- What the task asks -
Within the entries that follow, show each line where the word "proving" occurs.

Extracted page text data
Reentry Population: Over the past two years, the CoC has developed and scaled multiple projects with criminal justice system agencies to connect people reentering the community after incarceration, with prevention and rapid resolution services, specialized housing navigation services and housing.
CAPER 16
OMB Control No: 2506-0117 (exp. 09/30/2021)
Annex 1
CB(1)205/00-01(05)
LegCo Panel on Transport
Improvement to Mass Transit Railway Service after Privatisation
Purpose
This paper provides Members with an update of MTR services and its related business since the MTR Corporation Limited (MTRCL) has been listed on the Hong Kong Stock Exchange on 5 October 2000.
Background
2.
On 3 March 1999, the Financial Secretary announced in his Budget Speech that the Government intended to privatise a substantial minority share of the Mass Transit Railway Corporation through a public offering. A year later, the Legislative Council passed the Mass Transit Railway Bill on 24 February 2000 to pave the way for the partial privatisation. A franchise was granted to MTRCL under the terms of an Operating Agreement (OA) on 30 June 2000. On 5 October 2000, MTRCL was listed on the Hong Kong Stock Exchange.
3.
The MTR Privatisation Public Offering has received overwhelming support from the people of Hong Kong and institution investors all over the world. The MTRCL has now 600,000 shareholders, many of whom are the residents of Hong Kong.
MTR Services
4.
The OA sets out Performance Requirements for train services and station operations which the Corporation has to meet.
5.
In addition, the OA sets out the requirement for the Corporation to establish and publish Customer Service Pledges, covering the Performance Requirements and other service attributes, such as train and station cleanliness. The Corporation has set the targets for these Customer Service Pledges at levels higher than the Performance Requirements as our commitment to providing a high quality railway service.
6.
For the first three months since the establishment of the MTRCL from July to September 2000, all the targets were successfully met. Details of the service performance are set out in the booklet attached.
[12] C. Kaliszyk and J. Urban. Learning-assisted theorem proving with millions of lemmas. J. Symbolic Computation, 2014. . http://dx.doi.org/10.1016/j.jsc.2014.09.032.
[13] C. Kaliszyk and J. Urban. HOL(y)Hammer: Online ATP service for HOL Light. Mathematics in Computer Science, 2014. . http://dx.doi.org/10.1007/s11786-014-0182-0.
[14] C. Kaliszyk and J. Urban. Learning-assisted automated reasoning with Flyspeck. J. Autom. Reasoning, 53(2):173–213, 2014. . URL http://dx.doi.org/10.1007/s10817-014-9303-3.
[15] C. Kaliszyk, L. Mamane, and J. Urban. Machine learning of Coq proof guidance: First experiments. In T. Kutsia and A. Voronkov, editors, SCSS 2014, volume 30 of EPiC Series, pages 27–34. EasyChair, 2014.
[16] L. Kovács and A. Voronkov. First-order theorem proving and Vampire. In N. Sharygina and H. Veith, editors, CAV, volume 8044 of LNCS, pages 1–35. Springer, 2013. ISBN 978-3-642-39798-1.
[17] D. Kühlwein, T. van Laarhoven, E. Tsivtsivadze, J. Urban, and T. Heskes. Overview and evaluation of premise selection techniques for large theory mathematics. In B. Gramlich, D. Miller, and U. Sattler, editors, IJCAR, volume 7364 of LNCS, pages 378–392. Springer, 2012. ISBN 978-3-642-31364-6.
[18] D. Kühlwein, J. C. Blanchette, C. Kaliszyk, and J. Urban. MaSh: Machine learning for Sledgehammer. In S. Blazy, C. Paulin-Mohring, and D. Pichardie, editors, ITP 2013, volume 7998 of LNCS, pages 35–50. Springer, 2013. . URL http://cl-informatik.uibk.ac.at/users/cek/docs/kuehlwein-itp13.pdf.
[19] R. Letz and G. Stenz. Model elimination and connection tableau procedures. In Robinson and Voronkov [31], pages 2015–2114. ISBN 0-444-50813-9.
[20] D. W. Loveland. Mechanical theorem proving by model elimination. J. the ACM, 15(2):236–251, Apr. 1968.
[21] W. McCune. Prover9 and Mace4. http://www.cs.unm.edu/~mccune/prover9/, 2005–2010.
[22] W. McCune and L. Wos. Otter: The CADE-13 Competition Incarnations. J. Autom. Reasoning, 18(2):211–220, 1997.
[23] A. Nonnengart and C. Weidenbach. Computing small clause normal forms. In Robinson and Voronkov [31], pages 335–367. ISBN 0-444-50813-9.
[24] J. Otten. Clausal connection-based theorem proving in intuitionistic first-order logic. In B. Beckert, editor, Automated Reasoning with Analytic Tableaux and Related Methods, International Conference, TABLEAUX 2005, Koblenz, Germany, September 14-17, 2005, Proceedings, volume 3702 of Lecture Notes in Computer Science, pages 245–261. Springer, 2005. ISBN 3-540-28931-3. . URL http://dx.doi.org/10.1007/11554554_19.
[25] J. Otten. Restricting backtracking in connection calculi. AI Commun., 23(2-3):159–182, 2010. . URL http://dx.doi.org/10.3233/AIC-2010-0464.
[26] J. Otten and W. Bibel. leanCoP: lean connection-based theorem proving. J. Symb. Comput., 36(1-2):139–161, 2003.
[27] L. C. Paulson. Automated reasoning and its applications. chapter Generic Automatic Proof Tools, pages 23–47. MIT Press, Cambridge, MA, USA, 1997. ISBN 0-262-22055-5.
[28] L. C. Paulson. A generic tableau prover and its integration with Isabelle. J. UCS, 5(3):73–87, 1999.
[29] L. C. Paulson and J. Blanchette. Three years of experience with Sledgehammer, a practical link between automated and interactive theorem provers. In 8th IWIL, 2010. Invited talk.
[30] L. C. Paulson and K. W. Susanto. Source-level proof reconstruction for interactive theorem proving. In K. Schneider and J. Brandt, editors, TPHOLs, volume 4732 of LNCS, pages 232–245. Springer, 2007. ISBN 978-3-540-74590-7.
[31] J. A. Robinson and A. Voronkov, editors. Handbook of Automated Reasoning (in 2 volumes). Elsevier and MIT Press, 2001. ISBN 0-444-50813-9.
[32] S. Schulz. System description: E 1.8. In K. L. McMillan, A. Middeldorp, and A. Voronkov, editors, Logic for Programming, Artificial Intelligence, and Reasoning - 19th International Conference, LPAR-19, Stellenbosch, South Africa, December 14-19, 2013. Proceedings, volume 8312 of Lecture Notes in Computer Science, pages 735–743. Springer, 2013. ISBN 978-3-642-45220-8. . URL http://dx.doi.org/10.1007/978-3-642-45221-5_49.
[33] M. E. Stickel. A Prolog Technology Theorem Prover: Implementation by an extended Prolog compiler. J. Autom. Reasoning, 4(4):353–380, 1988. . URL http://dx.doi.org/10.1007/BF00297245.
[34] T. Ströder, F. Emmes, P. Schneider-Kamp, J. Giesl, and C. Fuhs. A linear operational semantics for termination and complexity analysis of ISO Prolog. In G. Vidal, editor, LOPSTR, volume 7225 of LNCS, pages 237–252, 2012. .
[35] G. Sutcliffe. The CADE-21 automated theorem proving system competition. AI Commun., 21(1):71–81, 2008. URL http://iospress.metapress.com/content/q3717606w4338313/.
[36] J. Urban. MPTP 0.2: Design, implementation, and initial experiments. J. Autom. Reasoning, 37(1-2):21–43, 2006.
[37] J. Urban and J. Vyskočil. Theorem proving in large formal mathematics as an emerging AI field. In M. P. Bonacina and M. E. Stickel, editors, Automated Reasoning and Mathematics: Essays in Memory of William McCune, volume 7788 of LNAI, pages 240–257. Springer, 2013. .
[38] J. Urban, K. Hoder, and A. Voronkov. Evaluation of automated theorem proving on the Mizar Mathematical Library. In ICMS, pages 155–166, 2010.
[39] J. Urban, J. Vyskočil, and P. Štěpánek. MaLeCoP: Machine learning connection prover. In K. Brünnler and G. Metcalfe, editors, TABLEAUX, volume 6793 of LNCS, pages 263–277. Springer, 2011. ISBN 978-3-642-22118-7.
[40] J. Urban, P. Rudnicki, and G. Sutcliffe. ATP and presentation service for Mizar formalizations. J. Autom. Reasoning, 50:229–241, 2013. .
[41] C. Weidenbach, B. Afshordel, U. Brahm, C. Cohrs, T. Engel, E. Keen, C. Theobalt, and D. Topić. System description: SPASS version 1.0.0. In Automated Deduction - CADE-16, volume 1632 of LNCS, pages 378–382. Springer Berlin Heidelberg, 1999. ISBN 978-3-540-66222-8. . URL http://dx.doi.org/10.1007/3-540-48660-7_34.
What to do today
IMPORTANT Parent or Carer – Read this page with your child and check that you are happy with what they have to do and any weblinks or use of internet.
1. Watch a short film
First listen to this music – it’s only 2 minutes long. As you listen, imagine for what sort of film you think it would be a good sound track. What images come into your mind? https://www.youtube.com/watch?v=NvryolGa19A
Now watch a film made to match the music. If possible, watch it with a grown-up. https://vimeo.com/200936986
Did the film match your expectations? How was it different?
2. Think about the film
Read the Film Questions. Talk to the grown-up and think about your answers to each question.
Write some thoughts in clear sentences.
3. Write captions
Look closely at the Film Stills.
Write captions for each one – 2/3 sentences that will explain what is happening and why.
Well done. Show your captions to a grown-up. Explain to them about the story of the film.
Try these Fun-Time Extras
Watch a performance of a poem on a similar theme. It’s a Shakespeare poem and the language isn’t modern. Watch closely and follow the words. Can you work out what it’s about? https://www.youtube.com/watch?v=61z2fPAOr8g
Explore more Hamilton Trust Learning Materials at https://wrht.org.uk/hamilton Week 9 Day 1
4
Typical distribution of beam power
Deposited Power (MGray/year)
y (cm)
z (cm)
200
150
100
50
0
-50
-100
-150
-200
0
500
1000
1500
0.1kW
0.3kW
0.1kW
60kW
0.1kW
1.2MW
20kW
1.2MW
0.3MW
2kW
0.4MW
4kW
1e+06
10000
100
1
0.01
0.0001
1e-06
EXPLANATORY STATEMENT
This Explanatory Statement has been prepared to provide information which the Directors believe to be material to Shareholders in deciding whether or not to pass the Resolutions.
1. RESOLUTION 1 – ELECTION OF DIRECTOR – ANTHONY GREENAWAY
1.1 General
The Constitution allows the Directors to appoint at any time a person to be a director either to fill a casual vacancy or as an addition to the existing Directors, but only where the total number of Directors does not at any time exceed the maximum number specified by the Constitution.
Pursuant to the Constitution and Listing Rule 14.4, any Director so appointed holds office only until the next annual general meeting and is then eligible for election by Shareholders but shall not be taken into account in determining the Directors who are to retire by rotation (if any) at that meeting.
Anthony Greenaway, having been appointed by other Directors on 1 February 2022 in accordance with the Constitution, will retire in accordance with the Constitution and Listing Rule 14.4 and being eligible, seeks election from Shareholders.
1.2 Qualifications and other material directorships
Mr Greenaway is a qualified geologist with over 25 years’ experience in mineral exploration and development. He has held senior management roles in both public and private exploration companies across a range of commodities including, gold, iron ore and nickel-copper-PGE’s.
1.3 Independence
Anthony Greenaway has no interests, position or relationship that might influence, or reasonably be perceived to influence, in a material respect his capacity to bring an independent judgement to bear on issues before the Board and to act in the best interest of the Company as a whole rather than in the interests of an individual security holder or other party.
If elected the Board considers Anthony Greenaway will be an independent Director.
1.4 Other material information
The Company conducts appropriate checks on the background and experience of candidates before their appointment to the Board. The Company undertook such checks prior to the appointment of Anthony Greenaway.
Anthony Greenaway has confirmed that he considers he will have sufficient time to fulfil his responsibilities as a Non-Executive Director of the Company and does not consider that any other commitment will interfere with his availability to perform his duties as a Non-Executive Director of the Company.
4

- Exercise result -
[12] C. Kaliszyk and J. Urban. Learning-assisted theorem proving with millions of lemmas. J. Symbolic Computation, 2014. . http://dx.doi.org/10.1016/j.jsc.2014.09.032.
[16] L. Kovács and A. Voronkov. First-order theorem proving and Vampire. In N. Sharygina and H. Veith, editors, CAV, volume 8044 of LNCS, pages 1–35. Springer, 2013. ISBN 978-3-642-39798-1.
[20] D. W. Loveland. Mechanical theorem proving by model elimination. J. the ACM, 15(2):236–251, Apr. 1968.
[24] J. Otten. Clausal connection-based theorem proving in intuitionistic first-order logic. In B. Beckert, editor, Automated Reasoning with Analytic Tableaux and Related Methods, International Conference, TABLEAUX 2005, Koblenz, Germany, September 14-17, 2005, Proceedings, volume 3702 of Lecture Notes in Computer Science, pages 245–261. Springer, 2005. ISBN 3-540-28931-3. . URL http://dx.doi.org/10.1007/11554554_19.
[26] J. Otten and W. Bibel. leanCoP: lean connection-based theorem proving. J. Symb. Comput., 36(1-2):139–161, 2003.
[30] L. C. Paulson and K. W. Susanto. Source-level proof reconstruction for interactive theorem proving. In K. Schneider and J. Brandt, editors, TPHOLs, volume 4732 of LNCS, pages 232–245. Springer, 2007. ISBN 978-3-540-74590-7.
[35] G. Sutcliffe. The CADE-21 automated theorem proving system competition. AI Commun., 21(1):71–81, 2008. URL http://iospress.metapress.com/content/q3717606w4338313/.
[37] J. Urban and J. Vyskočil. Theorem proving in large formal mathematics as an emerging AI field. In M. P. Bonacina and M. E. Stickel, editors, Automated Reasoning and Mathematics: Essays in Memory of William McCune, volume 7788 of LNAI, pages 240–257. Springer, 2013. .
[38] J. Urban, K. Hoder, and A. Voronkov. Evaluation of automated theorem proving on the Mizar Mathematical Library. In ICMS, pages 155–166, 2010.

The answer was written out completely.